Reformen Bundeswehrverband fürchtet "bittere Pillen" im Osten

Bei den angekündigten Standortschließungen hofft der Bundeswehrverband, im Osten mit einem blauen Auge davonzukommen. "Die eine oder andere bittere Pille wird aber dabei sein", sagte der Landesvorsitzende Ost des Verbandes, Uwe Köpsel, in einem Gespräch mit der Nachrichtenagentur dpa.

 

Magdeburg - Das Verteidigungsministerium will am 26. Oktober mitteilen, welche Standorte im Rahmen der Bundeswehrreform aufgegeben werden. Gegen eine massive Schließung von Kasernen im Osten spricht nach den Worten Köpsels, dass die Bundeswehr - gemessen an der Zahl der Einwohner - schon heute dort unterrepräsentiert ist. Bereits bei der Verkleinerung im Jahre 2004 seien in den neuen Bundesländern überproportional viele Stellen weggefallen.

Für den Osten spreche auch die gute Ausstattung der Kasernen, die in den vergangenen 20 Jahren modernisiert wurden. "Die sind alle auf einen guten Stand gebracht worden", sagte Köpsel.

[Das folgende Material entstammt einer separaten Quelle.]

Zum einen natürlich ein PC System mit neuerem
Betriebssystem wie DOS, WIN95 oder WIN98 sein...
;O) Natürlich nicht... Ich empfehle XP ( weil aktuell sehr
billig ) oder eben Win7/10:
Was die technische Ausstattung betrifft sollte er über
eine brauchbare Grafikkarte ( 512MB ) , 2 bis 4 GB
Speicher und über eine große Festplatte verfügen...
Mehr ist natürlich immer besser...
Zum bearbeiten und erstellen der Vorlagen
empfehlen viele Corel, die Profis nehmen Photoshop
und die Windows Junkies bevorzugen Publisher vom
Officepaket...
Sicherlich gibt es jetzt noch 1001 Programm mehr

Weitere Aspekte bei der Auswahl der zu erhaltenden Standorte seien die Einbindung der Bundeswehr in die Gesellschaft oder auch die Frage der Nachwuchsgewinnung.

"Es gibt derzeit bei den Soldaten eine große Verunsicherung", sagte Köpsel. Ursprünglich war mit einer Entscheidung schon für März gerechnet worden, nach dem Rücktritt von Verteidigungsminister Karl-Theodor zu Guttenberg (CSU) und dem Amtsantritt seines Nachfolgers Thomas de Maizière (CDU) verzögerte sie sich aber. "Ich bin froh, wenn die Anspannung vorbei ist", sagte Köpsel.

Der Bundeswehrverband hat rund 200 000 Mitglieder, im Osten sind es mehr als 30 000.